TASK INSTRUCTIONS
All pictures must be dropped, while the entries are given again word for word.

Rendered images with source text

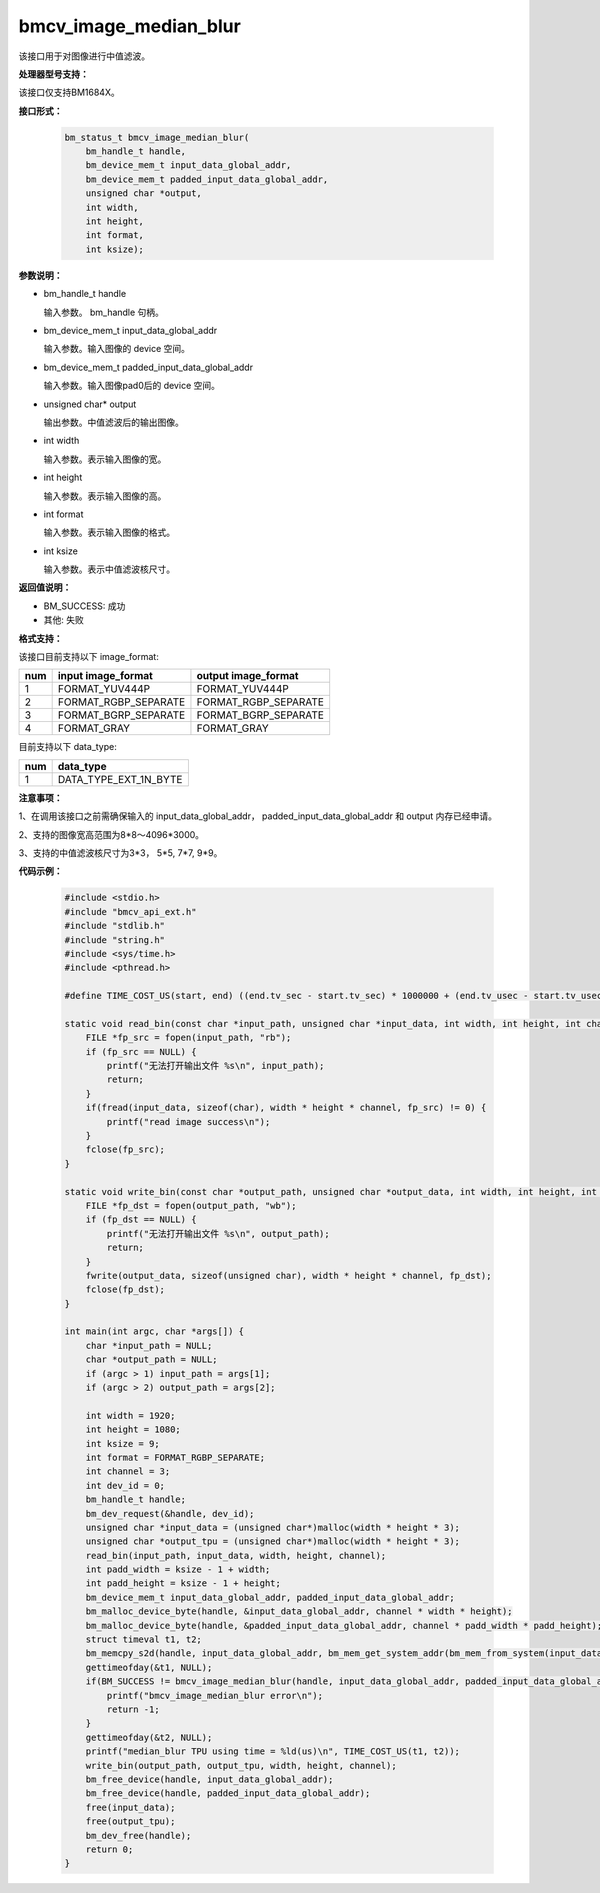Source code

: bmcv_image_median_blur
========================

该接口用于对图像进行中值滤波。


**处理器型号支持：**

该接口仅支持BM1684X。


**接口形式：**

    .. code-block:: c

        bm_status_t bmcv_image_median_blur(
            bm_handle_t handle,
            bm_device_mem_t input_data_global_addr,
            bm_device_mem_t padded_input_data_global_addr,
            unsigned char *output,
            int width,
            int height,
            int format,
            int ksize);


**参数说明：**

* bm_handle_t handle

  输入参数。 bm_handle 句柄。

* bm_device_mem_t input_data_global_addr

  输入参数。输入图像的 device 空间。

* bm_device_mem_t padded_input_data_global_addr

  输入参数。输入图像pad0后的 device 空间。

* unsigned char* output

  输出参数。中值滤波后的输出图像。

* int width

  输入参数。表示输入图像的宽。

* int height

  输入参数。表示输入图像的高。

* int format

  输入参数。表示输入图像的格式。

* int ksize

  输入参数。表示中值滤波核尺寸。


**返回值说明：**

* BM_SUCCESS: 成功

* 其他: 失败


**格式支持：**

该接口目前支持以下 image_format:

+-----+------------------------+------------------------+
| num | input image_format     | output image_format    |
+=====+========================+========================+
| 1   | FORMAT_YUV444P         | FORMAT_YUV444P         |
+-----+------------------------+------------------------+
| 2   | FORMAT_RGBP_SEPARATE   | FORMAT_RGBP_SEPARATE   |
+-----+------------------------+------------------------+
| 3   | FORMAT_BGRP_SEPARATE   | FORMAT_BGRP_SEPARATE   |
+-----+------------------------+------------------------+
| 4   | FORMAT_GRAY            | FORMAT_GRAY            |
+-----+------------------------+------------------------+

目前支持以下 data_type:

+-----+--------------------------------+
| num | data_type                      |
+=====+================================+
| 1   | DATA_TYPE_EXT_1N_BYTE          |
+-----+--------------------------------+


**注意事项：**

1、在调用该接口之前需确保输入的 input_data_global_addr， padded_input_data_global_addr 和 output 内存已经申请。

2、支持的图像宽高范围为8*8～4096*3000。

3、支持的中值滤波核尺寸为3*3， 5*5, 7*7, 9*9。


**代码示例：**

    .. code-block:: c

        #include <stdio.h>
        #include "bmcv_api_ext.h"
        #include "stdlib.h"
        #include "string.h"
        #include <sys/time.h>
        #include <pthread.h>

        #define TIME_COST_US(start, end) ((end.tv_sec - start.tv_sec) * 1000000 + (end.tv_usec - start.tv_usec))

        static void read_bin(const char *input_path, unsigned char *input_data, int width, int height, int channel) {
            FILE *fp_src = fopen(input_path, "rb");
            if (fp_src == NULL) {
                printf("无法打开输出文件 %s\n", input_path);
                return;
            }
            if(fread(input_data, sizeof(char), width * height * channel, fp_src) != 0) {
                printf("read image success\n");
            }
            fclose(fp_src);
        }

        static void write_bin(const char *output_path, unsigned char *output_data, int width, int height, int channel) {
            FILE *fp_dst = fopen(output_path, "wb");
            if (fp_dst == NULL) {
                printf("无法打开输出文件 %s\n", output_path);
                return;
            }
            fwrite(output_data, sizeof(unsigned char), width * height * channel, fp_dst);
            fclose(fp_dst);
        }

        int main(int argc, char *args[]) {
            char *input_path = NULL;
            char *output_path = NULL;
            if (argc > 1) input_path = args[1];
            if (argc > 2) output_path = args[2];

            int width = 1920;
            int height = 1080;
            int ksize = 9;
            int format = FORMAT_RGBP_SEPARATE;
            int channel = 3;
            int dev_id = 0;
            bm_handle_t handle;
            bm_dev_request(&handle, dev_id);
            unsigned char *input_data = (unsigned char*)malloc(width * height * 3);
            unsigned char *output_tpu = (unsigned char*)malloc(width * height * 3);
            read_bin(input_path, input_data, width, height, channel);
            int padd_width = ksize - 1 + width;
            int padd_height = ksize - 1 + height;
            bm_device_mem_t input_data_global_addr, padded_input_data_global_addr;
            bm_malloc_device_byte(handle, &input_data_global_addr, channel * width * height);
            bm_malloc_device_byte(handle, &padded_input_data_global_addr, channel * padd_width * padd_height);
            struct timeval t1, t2;
            bm_memcpy_s2d(handle, input_data_global_addr, bm_mem_get_system_addr(bm_mem_from_system(input_data)));
            gettimeofday(&t1, NULL);
            if(BM_SUCCESS != bmcv_image_median_blur(handle, input_data_global_addr, padded_input_data_global_addr, output_tpu, width, height, format, ksize)){
                printf("bmcv_image_median_blur error\n");
                return -1;
            }
            gettimeofday(&t2, NULL);
            printf("median_blur TPU using time = %ld(us)\n", TIME_COST_US(t1, t2));
            write_bin(output_path, output_tpu, width, height, channel);
            bm_free_device(handle, input_data_global_addr);
            bm_free_device(handle, padded_input_data_global_addr);
            free(input_data);
            free(output_tpu);
            bm_dev_free(handle);
            return 0;
        }
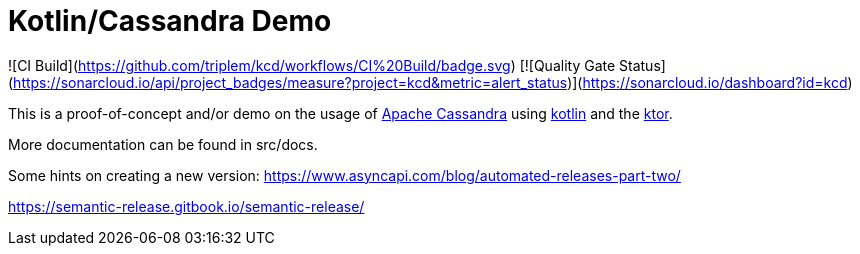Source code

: = Kotlin/Cassandra Demo

![CI Build](https://github.com/triplem/kcd/workflows/CI%20Build/badge.svg)
[![Quality Gate Status](https://sonarcloud.io/api/project_badges/measure?project=kcd&metric=alert_status)](https://sonarcloud.io/dashboard?id=kcd)

This is a proof-of-concept and/or demo on the usage of http://cassandra.apache.org/[Apache Cassandra] using https://kotlinlang.org/[kotlin]
and the https://ktor.io/[ktor].

More documentation can be found in src/docs.

Some hints on creating a new version:
https://www.asyncapi.com/blog/automated-releases-part-two/

https://semantic-release.gitbook.io/semantic-release/
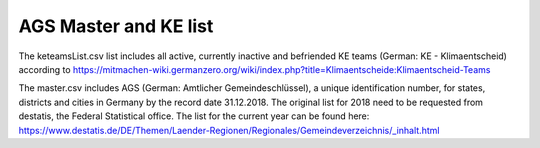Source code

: AGS Master and KE list
===============

The keteamsList.csv list includes all active, currently inactive and befriended KE teams (German: KE - Klimaentscheid) according to https://mitmachen-wiki.germanzero.org/wiki/index.php?title=Klimaentscheide:Klimaentscheid-Teams

The master.csv includes AGS (German: Amtlicher Gemeindeschlüssel), a  unique identification number, for states, districts and cities in Germany by the record date 31.12.2018.
The original list for 2018 need to be requested from destatis, the Federal Statistical office. The list for the current year can be found here: https://www.destatis.de/DE/Themen/Laender-Regionen/Regionales/Gemeindeverzeichnis/_inhalt.html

THE COMPLETED TASK
Source code

: bmcv_image_median_blur
========================

该接口用于对图像进行中值滤波。


**处理器型号支持：**

该接口仅支持BM1684X。


**接口形式：**

    .. code-block:: c

        bm_status_t bmcv_image_median_blur(
            bm_handle_t handle,
            bm_device_mem_t input_data_global_addr,
            bm_device_mem_t padded_input_data_global_addr,
            unsigned char *output,
            int width,
            int height,
            int format,
            int ksize);


**参数说明：**

* bm_handle_t handle

  输入参数。 bm_handle 句柄。

* bm_device_mem_t input_data_global_addr

  输入参数。输入图像的 device 空间。

* bm_device_mem_t padded_input_data_global_addr

  输入参数。输入图像pad0后的 device 空间。

* unsigned char* output

  输出参数。中值滤波后的输出图像。

* int width

  输入参数。表示输入图像的宽。

* int height

  输入参数。表示输入图像的高。

* int format

  输入参数。表示输入图像的格式。

* int ksize

  输入参数。表示中值滤波核尺寸。


**返回值说明：**

* BM_SUCCESS: 成功

* 其他: 失败


**格式支持：**

该接口目前支持以下 image_format:

+-----+------------------------+------------------------+
| num | input image_format     | output image_format    |
+=====+========================+========================+
| 1   | FORMAT_YUV444P         | FORMAT_YUV444P         |
+-----+------------------------+------------------------+
| 2   | FORMAT_RGBP_SEPARATE   | FORMAT_RGBP_SEPARATE   |
+-----+------------------------+------------------------+
| 3   | FORMAT_BGRP_SEPARATE   | FORMAT_BGRP_SEPARATE   |
+-----+------------------------+------------------------+
| 4   | FORMAT_GRAY            | FORMAT_GRAY            |
+-----+------------------------+------------------------+

目前支持以下 data_type:

+-----+--------------------------------+
| num | data_type                      |
+=====+================================+
| 1   | DATA_TYPE_EXT_1N_BYTE          |
+-----+--------------------------------+


**注意事项：**

1、在调用该接口之前需确保输入的 input_data_global_addr， padded_input_data_global_addr 和 output 内存已经申请。

2、支持的图像宽高范围为8*8～4096*3000。

3、支持的中值滤波核尺寸为3*3， 5*5, 7*7, 9*9。


**代码示例：**

    .. code-block:: c

        #include <stdio.h>
        #include "bmcv_api_ext.h"
        #include "stdlib.h"
        #include "string.h"
        #include <sys/time.h>
        #include <pthread.h>

        #define TIME_COST_US(start, end) ((end.tv_sec - start.tv_sec) * 1000000 + (end.tv_usec - start.tv_usec))

        static void read_bin(const char *input_path, unsigned char *input_data, int width, int height, int channel) {
            FILE *fp_src = fopen(input_path, "rb");
            if (fp_src == NULL) {
                printf("无法打开输出文件 %s\n", input_path);
                return;
            }
            if(fread(input_data, sizeof(char), width * height * channel, fp_src) != 0) {
                printf("read image success\n");
            }
            fclose(fp_src);
        }

        static void write_bin(const char *output_path, unsigned char *output_data, int width, int height, int channel) {
            FILE *fp_dst = fopen(output_path, "wb");
            if (fp_dst == NULL) {
                printf("无法打开输出文件 %s\n", output_path);
                return;
            }
            fwrite(output_data, sizeof(unsigned char), width * height * channel, fp_dst);
            fclose(fp_dst);
        }

        int main(int argc, char *args[]) {
            char *input_path = NULL;
            char *output_path = NULL;
            if (argc > 1) input_path = args[1];
            if (argc > 2) output_path = args[2];

            int width = 1920;
            int height = 1080;
            int ksize = 9;
            int format = FORMAT_RGBP_SEPARATE;
            int channel = 3;
            int dev_id = 0;
            bm_handle_t handle;
            bm_dev_request(&handle, dev_id);
            unsigned char *input_data = (unsigned char*)malloc(width * height * 3);
            unsigned char *output_tpu = (unsigned char*)malloc(width * height * 3);
            read_bin(input_path, input_data, width, height, channel);
            int padd_width = ksize - 1 + width;
            int padd_height = ksize - 1 + height;
            bm_device_mem_t input_data_global_addr, padded_input_data_global_addr;
            bm_malloc_device_byte(handle, &input_data_global_addr, channel * width * height);
            bm_malloc_device_byte(handle, &padded_input_data_global_addr, channel * padd_width * padd_height);
            struct timeval t1, t2;
            bm_memcpy_s2d(handle, input_data_global_addr, bm_mem_get_system_addr(bm_mem_from_system(input_data)));
            gettimeofday(&t1, NULL);
            if(BM_SUCCESS != bmcv_image_median_blur(handle, input_data_global_addr, padded_input_data_global_addr, output_tpu, width, height, format, ksize)){
                printf("bmcv_image_median_blur error\n");
                return -1;
            }
            gettimeofday(&t2, NULL);
            printf("median_blur TPU using time = %ld(us)\n", TIME_COST_US(t1, t2));
            write_bin(output_path, output_tpu, width, height, channel);
            bm_free_device(handle, input_data_global_addr);
            bm_free_device(handle, padded_input_data_global_addr);
            free(input_data);
            free(output_tpu);
            bm_dev_free(handle);
            return 0;
        }
Source code

: = Kotlin/Cassandra Demo

![CI Build](https://github.com/triplem/kcd/workflows/CI%20Build/badge.svg)
[![Quality Gate Status](https://sonarcloud.io/api/project_badges/measure?project=kcd&metric=alert_status)](https://sonarcloud.io/dashboard?id=kcd)

This is a proof-of-concept and/or demo on the usage of http://cassandra.apache.org/[Apache Cassandra] using https://kotlinlang.org/[kotlin]
and the https://ktor.io/[ktor].

More documentation can be found in src/docs.

Some hints on creating a new version:
https://www.asyncapi.com/blog/automated-releases-part-two/

https://semantic-release.gitbook.io/semantic-release/
Source code

: AGS Master and KE list
===============

The keteamsList.csv list includes all active, currently inactive and befriended KE teams (German: KE - Klimaentscheid) according to https://mitmachen-wiki.germanzero.org/wiki/index.php?title=Klimaentscheide:Klimaentscheid-Teams

The master.csv includes AGS (German: Amtlicher Gemeindeschlüssel), a  unique identification number, for states, districts and cities in Germany by the record date 31.12.2018.
The original list for 2018 need to be requested from destatis, the Federal Statistical office. The list for the current year can be found here: https://www.destatis.de/DE/Themen/Laender-Regionen/Regionales/Gemeindeverzeichnis/_inhalt.html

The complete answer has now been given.